A close second in the revelation department was the steering. A new chassis with new steering geometry has transformed the FH. The steering is well weighted but very direct. There’s very little rumble from the road surface feeding back through the wheel. And this is without the Volvo Dynamic Steering (VDS), slated to appear mid-2014.

The addition of the electric-assist steering system will be interesting and opens the door to a number of p ossibilities.

There’s even talk behind closed doors of the possibility of a loading dock assist function that lets you plot where you want the trailer to end up, on your smartphone, and the truck will park/dock itself.

Cab wise, it’s hard to picture the extra metre of cubic capacity until you climb behind the wheel of a new Globetrotter XL. I’m sorry to see the awesome XXL cab go but there’s plenty of room in the more ‘upright’ cab design. Just a narrower bed than in the old XXL shed.

All new clothes

In fact, the truck feels so different to its predecessor in terms of handling it makes the engines feel old-fashioned. It could just be the familiarity of the D13 and D16 engines but it was a little incongruous.

This isn’t a deal breaker, though, given the overall driving dynamics.

Of course, the 700 ate the climb up Cunninghams but still exhibited the same Volvo tendency to yawn, stretch, scratch itself then pull like hell rather than throw itself at the grade with guns blazing. By the end of the day I’d circulated through both of the 13-litre FHs and the two FH16s and come away impressed.

Even the more basic FH500 with a single trailer on board was sweet on the open road; in fact it left a lasting impression.

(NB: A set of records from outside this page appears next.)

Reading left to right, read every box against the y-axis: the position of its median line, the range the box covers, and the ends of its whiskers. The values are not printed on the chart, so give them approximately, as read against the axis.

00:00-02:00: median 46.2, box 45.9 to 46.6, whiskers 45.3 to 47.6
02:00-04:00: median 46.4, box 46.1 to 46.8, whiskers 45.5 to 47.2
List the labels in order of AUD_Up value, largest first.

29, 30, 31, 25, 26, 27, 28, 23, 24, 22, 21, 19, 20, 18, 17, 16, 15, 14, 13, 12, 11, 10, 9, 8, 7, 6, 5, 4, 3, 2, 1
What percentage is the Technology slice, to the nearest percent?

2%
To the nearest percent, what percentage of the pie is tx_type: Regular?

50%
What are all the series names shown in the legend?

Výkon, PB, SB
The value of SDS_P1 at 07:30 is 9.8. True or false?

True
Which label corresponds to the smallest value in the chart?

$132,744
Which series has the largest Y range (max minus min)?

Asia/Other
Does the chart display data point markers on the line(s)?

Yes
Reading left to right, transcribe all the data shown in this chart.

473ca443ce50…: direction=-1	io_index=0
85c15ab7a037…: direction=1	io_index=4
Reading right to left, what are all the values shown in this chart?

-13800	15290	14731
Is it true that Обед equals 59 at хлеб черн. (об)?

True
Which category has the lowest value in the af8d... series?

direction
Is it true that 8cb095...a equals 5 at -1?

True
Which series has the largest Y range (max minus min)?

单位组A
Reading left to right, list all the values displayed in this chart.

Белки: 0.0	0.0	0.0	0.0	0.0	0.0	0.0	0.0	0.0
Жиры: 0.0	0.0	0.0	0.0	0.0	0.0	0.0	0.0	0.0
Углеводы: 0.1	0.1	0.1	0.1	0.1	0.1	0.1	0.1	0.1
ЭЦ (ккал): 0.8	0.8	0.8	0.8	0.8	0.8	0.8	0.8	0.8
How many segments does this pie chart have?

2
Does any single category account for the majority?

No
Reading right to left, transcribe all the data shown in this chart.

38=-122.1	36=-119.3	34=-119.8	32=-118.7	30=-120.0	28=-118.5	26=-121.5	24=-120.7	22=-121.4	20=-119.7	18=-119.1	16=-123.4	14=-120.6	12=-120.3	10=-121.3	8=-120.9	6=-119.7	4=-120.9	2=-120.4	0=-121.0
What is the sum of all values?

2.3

I ran back into town in the FH540 as a B-double via the Toowoomba Range which gave a chance to give the engine brake of the 13-litre engine a workout.

Running down the grade in sixth gear required only a few stabs of the brake pedal to keep things safe. I found the direct top gear in the I-shift tranny (1:1) ratio in the 13-litre made it easier to pull back on the open road than the overdrive geared 16-litre (0.78:1 ratio).

This made it easier to live with in undulating country as it didn’t have that 16-litre’s tendency to roll. But it’s all about the fuel economy, so throw on the 16-litre Volvo’s I-Roll free-wheeling function and overdrive ‘box and you’ll be rolling along in no time.

It’s new, it’s comfy, it’s well-appointed and it’s a smooth drive. Oh yeah, did I mention it’s safe?